• THINGS TO DO
**a)** Return the stretch of the light show text from "People living near" through "passing last Thursday.", copied word for word.
**b)** According to the light show text, where is Mandela to be buried?

• TEXT BLOCK
--------------------------------------------------

People living near the centre of Johannesburg will be able to witness a unique light show each night until Sunday as Brand South Africa projects the colours of the national flag into the sky from Constitution Hill.

The sky lights were first lit up on Wednesday, and will be lit up daily from 6pm to 2pm until Sunday night, the day of Mandela’s burial at his birthplace in Qunu in the Eastern Cape.

“One of the greatest gifts [Mandela] bequeathed to this nation is the courage and strength to believe in a tomorrow that is better than today, a tomorrow in which our people live in dignity and prosperity,” Brand South Africa Chairperson Chichi Maponya said in a statement following Mandela’s passing last Thursday.

“It is now up to each of us to carry his work forward, to play our part to ensure his legacy endures and South Africa continues to inspire triumph over seemingly insurmountable challenges.”

Constitution Hill, overlooking the city of Johannesburg, is more than just the site of South Africa’s Constitutional Court – the highest court in the country on constitutional matters.

The multi-million rand Constitution Hill development was one of South Africa’s most ambitious public building projects following the country’s first democratic elections in 1994, and gave rise to some of the new South Africa’s most admired architecture.

--------------------------------------------------

• SUPPLIED ENTRIES
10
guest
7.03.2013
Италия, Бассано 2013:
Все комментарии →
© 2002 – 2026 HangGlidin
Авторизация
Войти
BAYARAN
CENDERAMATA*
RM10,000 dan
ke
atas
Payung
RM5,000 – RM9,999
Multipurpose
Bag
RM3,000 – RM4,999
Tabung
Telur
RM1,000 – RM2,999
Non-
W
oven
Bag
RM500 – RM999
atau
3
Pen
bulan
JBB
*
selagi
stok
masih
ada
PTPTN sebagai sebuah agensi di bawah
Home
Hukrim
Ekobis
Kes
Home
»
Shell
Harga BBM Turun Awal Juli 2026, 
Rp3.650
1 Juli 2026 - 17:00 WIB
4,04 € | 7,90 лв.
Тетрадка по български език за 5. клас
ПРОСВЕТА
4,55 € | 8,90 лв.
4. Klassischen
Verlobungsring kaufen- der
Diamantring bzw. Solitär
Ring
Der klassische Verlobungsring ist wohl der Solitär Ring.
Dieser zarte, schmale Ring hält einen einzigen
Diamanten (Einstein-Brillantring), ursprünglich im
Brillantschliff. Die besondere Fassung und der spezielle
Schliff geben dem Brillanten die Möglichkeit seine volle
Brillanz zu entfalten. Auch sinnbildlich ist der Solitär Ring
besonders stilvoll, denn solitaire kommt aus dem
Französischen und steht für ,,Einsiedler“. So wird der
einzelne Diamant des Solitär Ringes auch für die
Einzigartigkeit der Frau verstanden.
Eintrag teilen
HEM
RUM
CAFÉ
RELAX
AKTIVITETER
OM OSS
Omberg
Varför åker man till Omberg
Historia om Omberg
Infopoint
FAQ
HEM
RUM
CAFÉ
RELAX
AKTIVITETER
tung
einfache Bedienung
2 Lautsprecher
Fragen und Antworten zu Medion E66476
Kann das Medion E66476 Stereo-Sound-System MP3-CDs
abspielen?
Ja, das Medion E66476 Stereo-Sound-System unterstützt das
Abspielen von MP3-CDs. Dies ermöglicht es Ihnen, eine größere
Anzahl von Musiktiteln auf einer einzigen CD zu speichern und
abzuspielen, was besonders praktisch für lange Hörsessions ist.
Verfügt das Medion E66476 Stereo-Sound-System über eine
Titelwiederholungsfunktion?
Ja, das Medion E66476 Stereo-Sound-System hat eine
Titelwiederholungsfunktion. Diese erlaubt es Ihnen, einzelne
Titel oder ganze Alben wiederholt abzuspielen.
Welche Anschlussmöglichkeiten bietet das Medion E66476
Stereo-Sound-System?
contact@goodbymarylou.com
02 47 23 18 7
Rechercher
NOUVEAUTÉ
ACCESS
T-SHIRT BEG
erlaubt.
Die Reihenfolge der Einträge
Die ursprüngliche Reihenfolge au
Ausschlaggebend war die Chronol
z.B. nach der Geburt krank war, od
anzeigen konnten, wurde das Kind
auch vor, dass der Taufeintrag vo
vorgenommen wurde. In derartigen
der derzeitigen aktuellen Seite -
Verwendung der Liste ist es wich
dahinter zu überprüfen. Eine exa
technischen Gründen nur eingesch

--------------------------------------------------

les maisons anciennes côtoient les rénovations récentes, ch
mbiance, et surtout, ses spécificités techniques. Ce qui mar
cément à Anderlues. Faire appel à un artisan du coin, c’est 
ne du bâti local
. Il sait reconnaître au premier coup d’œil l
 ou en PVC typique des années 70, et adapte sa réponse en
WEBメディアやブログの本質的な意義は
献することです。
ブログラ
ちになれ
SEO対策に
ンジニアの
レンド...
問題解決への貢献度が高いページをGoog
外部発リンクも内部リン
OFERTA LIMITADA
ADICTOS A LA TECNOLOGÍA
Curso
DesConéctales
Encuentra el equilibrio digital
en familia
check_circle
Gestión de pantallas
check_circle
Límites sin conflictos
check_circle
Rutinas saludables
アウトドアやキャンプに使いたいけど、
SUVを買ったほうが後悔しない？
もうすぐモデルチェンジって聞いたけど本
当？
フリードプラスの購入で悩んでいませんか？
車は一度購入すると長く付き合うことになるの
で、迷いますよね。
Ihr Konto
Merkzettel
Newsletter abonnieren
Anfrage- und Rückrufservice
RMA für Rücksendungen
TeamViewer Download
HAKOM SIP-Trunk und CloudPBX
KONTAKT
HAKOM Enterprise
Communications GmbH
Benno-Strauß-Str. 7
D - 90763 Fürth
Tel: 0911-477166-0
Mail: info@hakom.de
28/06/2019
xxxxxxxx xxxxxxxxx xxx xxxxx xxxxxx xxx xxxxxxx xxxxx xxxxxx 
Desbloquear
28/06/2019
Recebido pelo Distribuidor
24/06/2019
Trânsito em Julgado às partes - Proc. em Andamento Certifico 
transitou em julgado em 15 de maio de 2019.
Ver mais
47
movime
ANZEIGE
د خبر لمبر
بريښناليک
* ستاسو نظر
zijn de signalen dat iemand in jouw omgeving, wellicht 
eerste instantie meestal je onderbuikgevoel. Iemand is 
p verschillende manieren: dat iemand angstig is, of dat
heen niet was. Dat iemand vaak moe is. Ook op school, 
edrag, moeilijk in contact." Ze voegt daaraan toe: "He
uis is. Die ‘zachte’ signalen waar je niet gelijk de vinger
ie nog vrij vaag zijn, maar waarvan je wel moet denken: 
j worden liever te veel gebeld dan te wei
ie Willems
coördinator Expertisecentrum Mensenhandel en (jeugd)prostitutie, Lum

--------------------------------------------------

• PER-TASK OUTPUTS
**a)**
People living near the centre of Johannesburg will be able to witness a unique light show each night until Sunday as Brand South Africa projects the colours of the national flag into the sky from Constitution Hill.

The sky lights were first lit up on Wednesday, and will be lit up daily from 6pm to 2pm until Sunday night, the day of Mandela’s burial at his birthplace in Qunu in the Eastern Cape.

“One of the greatest gifts [Mandela] bequeathed to this nation is the courage and strength to believe in a tomorrow that is better than today, a tomorrow in which our people live in dignity and prosperity,” Brand South Africa Chairperson Chichi Maponya said in a statement following Mandela’s passing last Thursday.

**b)** At his birthplace in Qunu in the Eastern Cape.